I have the following human population data with me (based on a census) -
Number of women in each educational level (like Illiterate, literate but less than primary, high school, graduate). For the time being call then Educational level $1,2,3$ and so on. And corresponding to each educational level those women were categorized in different age groups (like $20-24$ years, $25-29$ years and so on). And then I have the parity numbers for women in each age group and correspondingly each educational level. So, in short if you pick a random women from the population data, you will have access to the age group and education level to which she belongs and her parity number.
Now, I want to understand the relationship between the mean parities (of women in all age groups) for women in two different educational level.
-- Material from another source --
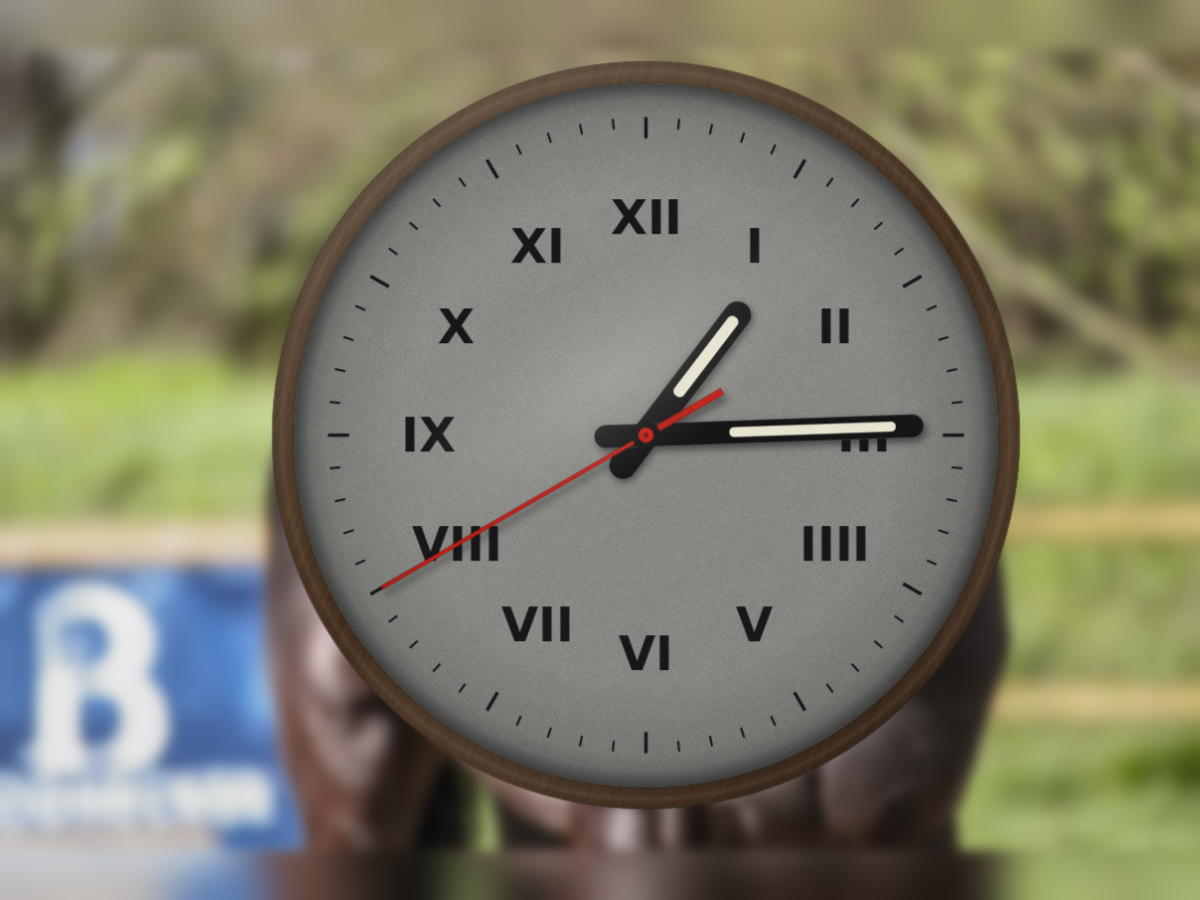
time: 1:14:40
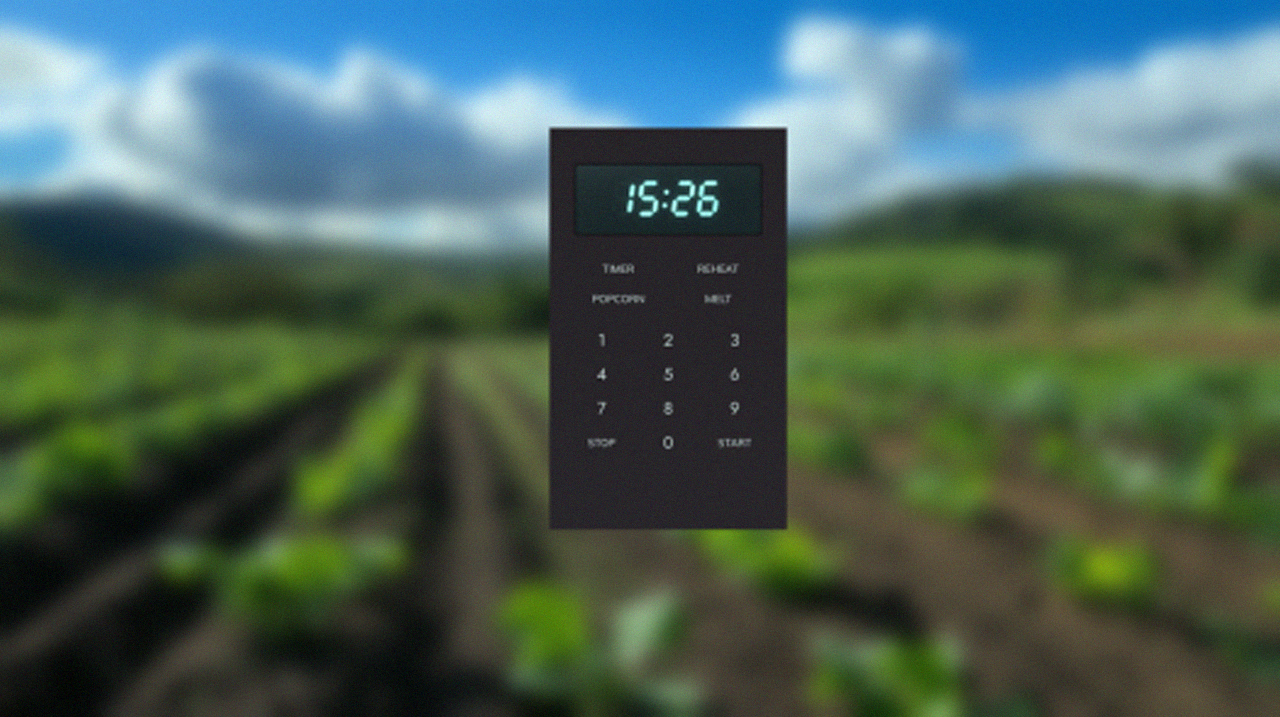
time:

So, I calculate average parities and construct a table with two columns - Women with education level $0$ and women with education level $1$. And I have age groups as my rows.
Now I am thinking of performing a paired t-test for these two columns to asses the relationship between means of these two categories(variables) but I am not sure if this is the appropriate test to perform. As I think these two columns are independent to each other which violates one of the assumptions of paired t-test. I have different sets of women under observation here instead of having same women for these two educational level. But this is simply not possible. Am I right or wrong here? Should I go with this test or should try other test (if yes then please tell me about those tests)?
Also, if anyone can suggest a better question (than testing the mean between these two levels of education) that can be framed from this data, that would also be kind of you.
P.S. - I am not sure if I have explained my data properly but in case of any confusion please let me know.